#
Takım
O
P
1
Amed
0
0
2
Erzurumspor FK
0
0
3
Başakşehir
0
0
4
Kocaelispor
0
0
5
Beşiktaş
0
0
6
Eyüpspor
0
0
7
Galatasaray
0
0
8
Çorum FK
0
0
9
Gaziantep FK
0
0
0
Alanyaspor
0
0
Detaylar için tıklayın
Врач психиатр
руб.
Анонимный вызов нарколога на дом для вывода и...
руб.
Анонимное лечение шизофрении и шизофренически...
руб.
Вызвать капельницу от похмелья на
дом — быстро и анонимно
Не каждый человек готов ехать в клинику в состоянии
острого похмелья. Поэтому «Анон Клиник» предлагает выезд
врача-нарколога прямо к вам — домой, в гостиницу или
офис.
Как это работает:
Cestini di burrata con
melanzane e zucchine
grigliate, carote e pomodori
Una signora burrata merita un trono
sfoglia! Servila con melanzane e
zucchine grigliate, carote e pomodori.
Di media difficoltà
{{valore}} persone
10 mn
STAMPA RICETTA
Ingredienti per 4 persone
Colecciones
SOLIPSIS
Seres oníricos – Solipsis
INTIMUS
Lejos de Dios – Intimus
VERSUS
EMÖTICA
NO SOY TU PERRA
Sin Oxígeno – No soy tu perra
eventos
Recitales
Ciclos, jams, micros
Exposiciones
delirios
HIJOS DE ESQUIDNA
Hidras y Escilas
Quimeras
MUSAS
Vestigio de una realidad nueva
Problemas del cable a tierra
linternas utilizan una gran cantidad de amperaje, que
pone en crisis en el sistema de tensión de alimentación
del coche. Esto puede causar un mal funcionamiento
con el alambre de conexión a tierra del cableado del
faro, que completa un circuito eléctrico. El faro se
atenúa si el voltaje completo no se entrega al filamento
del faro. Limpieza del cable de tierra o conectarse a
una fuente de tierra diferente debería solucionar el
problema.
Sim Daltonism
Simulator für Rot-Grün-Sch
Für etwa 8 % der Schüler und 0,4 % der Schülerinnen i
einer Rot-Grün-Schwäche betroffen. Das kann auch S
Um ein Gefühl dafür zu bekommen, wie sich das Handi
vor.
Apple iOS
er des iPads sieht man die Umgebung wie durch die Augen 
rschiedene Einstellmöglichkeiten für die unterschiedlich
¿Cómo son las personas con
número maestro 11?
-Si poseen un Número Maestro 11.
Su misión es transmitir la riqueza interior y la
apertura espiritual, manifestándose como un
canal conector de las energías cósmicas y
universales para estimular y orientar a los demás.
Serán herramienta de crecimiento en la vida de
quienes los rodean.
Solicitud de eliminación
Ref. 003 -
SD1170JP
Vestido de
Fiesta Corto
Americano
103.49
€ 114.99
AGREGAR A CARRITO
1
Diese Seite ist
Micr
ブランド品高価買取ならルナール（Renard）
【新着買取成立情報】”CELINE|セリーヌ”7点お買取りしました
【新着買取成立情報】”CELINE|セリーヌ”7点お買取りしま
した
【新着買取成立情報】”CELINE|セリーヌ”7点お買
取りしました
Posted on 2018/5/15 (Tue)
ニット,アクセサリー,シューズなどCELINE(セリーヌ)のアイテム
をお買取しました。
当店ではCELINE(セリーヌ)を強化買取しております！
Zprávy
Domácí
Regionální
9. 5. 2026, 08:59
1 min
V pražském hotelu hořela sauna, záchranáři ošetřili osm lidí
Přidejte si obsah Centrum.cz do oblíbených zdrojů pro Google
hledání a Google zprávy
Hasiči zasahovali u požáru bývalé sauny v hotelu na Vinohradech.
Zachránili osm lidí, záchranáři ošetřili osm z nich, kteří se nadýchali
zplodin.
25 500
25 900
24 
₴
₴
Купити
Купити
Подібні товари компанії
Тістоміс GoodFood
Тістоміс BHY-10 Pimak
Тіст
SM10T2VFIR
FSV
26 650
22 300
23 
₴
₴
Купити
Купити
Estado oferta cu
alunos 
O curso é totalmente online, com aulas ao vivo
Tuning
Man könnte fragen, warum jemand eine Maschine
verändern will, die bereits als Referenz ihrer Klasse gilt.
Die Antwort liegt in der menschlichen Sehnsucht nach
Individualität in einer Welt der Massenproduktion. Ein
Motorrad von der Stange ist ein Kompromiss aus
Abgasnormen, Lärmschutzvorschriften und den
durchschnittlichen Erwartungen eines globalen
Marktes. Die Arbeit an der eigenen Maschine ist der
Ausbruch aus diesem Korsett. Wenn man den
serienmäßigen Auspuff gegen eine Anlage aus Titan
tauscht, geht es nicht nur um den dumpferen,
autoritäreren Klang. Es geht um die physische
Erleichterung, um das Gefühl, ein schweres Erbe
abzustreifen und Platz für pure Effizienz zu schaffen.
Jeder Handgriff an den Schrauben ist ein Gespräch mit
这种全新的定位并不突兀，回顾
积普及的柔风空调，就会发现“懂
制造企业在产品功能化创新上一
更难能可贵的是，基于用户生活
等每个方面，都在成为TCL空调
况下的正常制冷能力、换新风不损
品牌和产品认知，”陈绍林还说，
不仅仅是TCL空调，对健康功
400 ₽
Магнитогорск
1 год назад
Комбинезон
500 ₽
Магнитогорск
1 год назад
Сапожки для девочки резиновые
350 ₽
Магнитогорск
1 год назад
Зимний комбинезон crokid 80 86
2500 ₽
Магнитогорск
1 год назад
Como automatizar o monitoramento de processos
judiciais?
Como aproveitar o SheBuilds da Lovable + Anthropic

··········

What this task involves: How many lines in the records above contain the string "pomodori", with case counting? Reply with the number alone.

Problem solution: 2